* [TO-DO ITEM]: With the images removed, write out every line below exactly.

* [SUPPLIED RECORDS]:

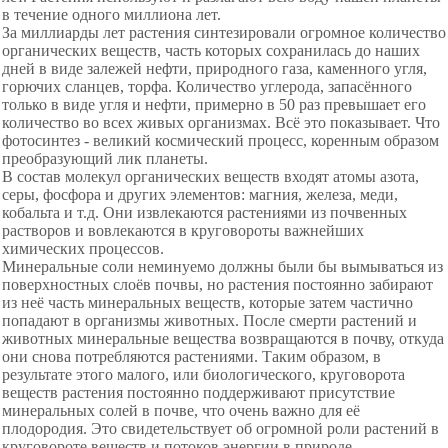
в течение одного миллиона лет.
За миллиарды лет растения синтезировали огромное количество
органических веществ, часть которых сохранилась до наших
дней в виде залежей нефти, природного газа, каменного угля,
горючих сланцев, торфа. Количество углерода, запасённого
только в виде угля и нефти, примерно в 50 раз превышает его
количество во всех живых организмах. Всё это показывает. Что
фотосинтез - великий космический процесс, коренным образом
преобразующий лик планеты.
В состав молекул органических веществ входят атомы азота,
серы, фосфора и других элементов: магния, железа, меди,
кобальта и т.д. Они извлекаются растениями из почвенных
растворов и вовлекаются в круговороты важнейших
химических процессов.
Минеральные соли неминуемо должны были бы вымываться из
поверхностных слоёв почвы, но растения постоянно забирают
из неё часть минеральных веществ, которые затем частично
попадают в организмы животных. После смерти растений и
животных минеральные вещества возвращаются в почву, откуда
они снова потребляются растениями. Таким образом, в
результате этого малого, или биологического, круговорота
веществ растения постоянно поддерживают присутствие
минеральных солей в почве, что очень важно для её
плодородия. Это свидетельствует об огромной роли растений в
круговороте веществ и потоков энергии в природе.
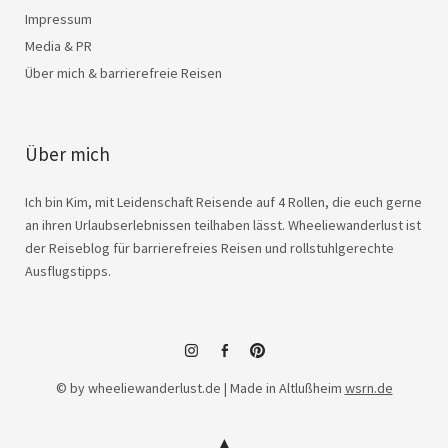
Impressum
Media & PR
Über mich & barrierefreie Reisen
Über mich
Ich bin Kim, mit Leidenschaft Reisende auf 4 Rollen, die euch gerne
an ihren Urlaubserlebnissen teilhaben lässt. Wheeliewanderlust ist
der Reiseblog für barrierefreies Reisen und rollstuhlgerechte
Ausflugstipps.
instagram
facebook
© by wheeliewanderlust.de | Made in Altlußheim
wsrn.de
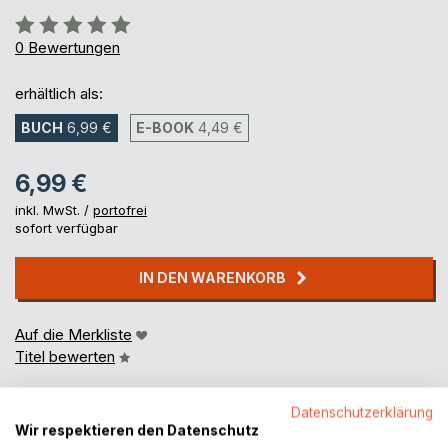
Bewertung::
0%
0
Bewertungen
erhältlich als:
BUCH
6,99 €
E-BOOK
4,49 €
6,99 €
inkl. MwSt. /
portofrei
sofort verfügbar
IN DEN WARENKORB
Auf die Merkliste
Titel bewerten
Datenschutzerklärung
Wir respektieren den Datenschutz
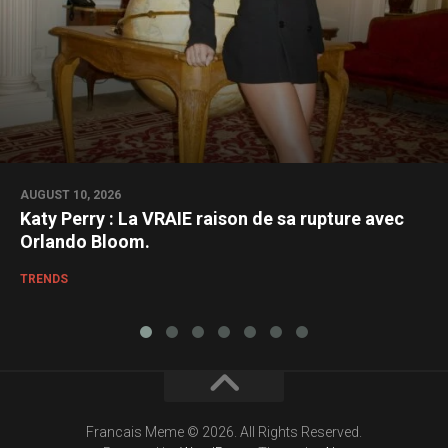
AUGUST 10, 2026
Katy Perry : La VRAIE raison de sa rupture avec
Orlando Bloom.
TRENDS
Francais Meme © 2026. All Rights Reserved.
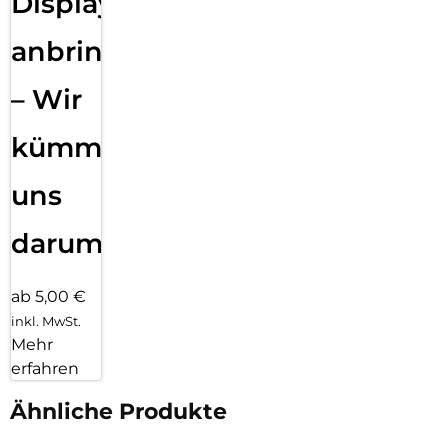
Displayfolie
anbringen
– Wir
kümmern
uns
darum!
ab 5,00 €
inkl. MwSt.
Mehr
erfahren
Ähnliche Produkte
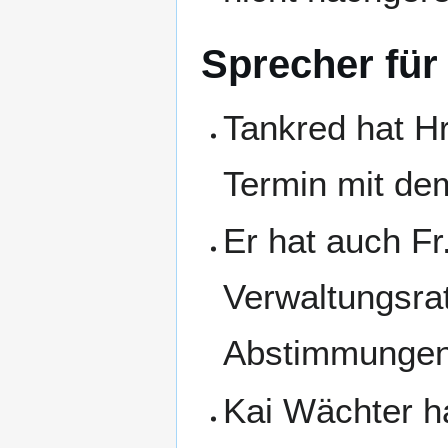
Sprecher für
Tankred hat Hr
Termin mit de
Er hat auch Fr
Verwaltungsra
Abstimmunge
Kai Wächter ha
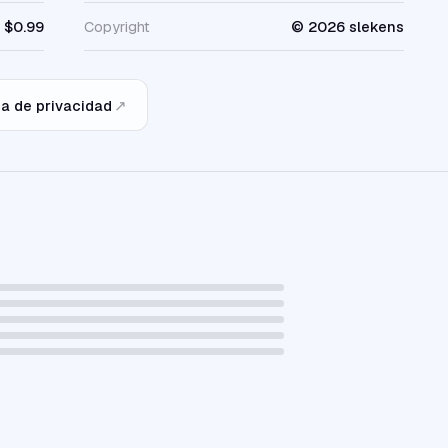
$0.99
Copyright
© 2026 slekens
ca de privacidad
↗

* [EXERCISE OUTPUT]:
в течение одного миллиона лет.
За миллиарды лет растения синтезировали огромное количество
органических веществ, часть которых сохранилась до наших
дней в виде залежей нефти, природного газа, каменного угля,
горючих сланцев, торфа. Количество углерода, запасённого
только в виде угля и нефти, примерно в 50 раз превышает его
количество во всех живых организмах. Всё это показывает. Что
фотосинтез - великий космический процесс, коренным образом
преобразующий лик планеты.
В состав молекул органических веществ входят атомы азота,
серы, фосфора и других элементов: магния, железа, меди,
кобальта и т.д. Они извлекаются растениями из почвенных
растворов и вовлекаются в круговороты важнейших
химических процессов.
Минеральные соли неминуемо должны были бы вымываться из
поверхностных слоёв почвы, но растения постоянно забирают
из неё часть минеральных веществ, которые затем частично
попадают в организмы животных. После смерти растений и
животных минеральные вещества возвращаются в почву, откуда
они снова потребляются растениями. Таким образом, в
результате этого малого, или биологического, круговорота
веществ растения постоянно поддерживают присутствие
минеральных солей в почве, что очень важно для её
плодородия. Это свидетельствует об огромной роли растений в
круговороте веществ и потоков энергии в природе.
Impressum
Media & PR
Über mich & barrierefreie Reisen
Über mich
Ich bin Kim, mit Leidenschaft Reisende auf 4 Rollen, die euch gerne
an ihren Urlaubserlebnissen teilhaben lässt. Wheeliewanderlust ist
der Reiseblog für barrierefreies Reisen und rollstuhlgerechte
Ausflugstipps.
instagram
facebook
© by wheeliewanderlust.de | Made in Altlußheim
wsrn.de
Bewertung::
0%
0
Bewertungen
erhältlich als:
BUCH
6,99 €
E-BOOK
4,49 €
6,99 €
inkl. MwSt. /
portofrei
sofort verfügbar
IN DEN WARENKORB
Auf die Merkliste
Titel bewerten
Datenschutzerklärung
Wir respektieren den Datenschutz
AUGUST 10, 2026
Katy Perry : La VRAIE raison de sa rupture avec
Orlando Bloom.
TRENDS
Francais Meme © 2026. All Rights Reserved.
Displayfolie
anbringen
– Wir
kümmern
uns
darum!
ab 5,00 €
inkl. MwSt.
Mehr
erfahren
Ähnliche Produkte
Sprecher für
Tankred hat Hr
Termin mit de
Er hat auch Fr
Verwaltungsra
Abstimmunge
Kai Wächter ha
$0.99
Copyright
© 2026 slekens
ca de privacidad
↗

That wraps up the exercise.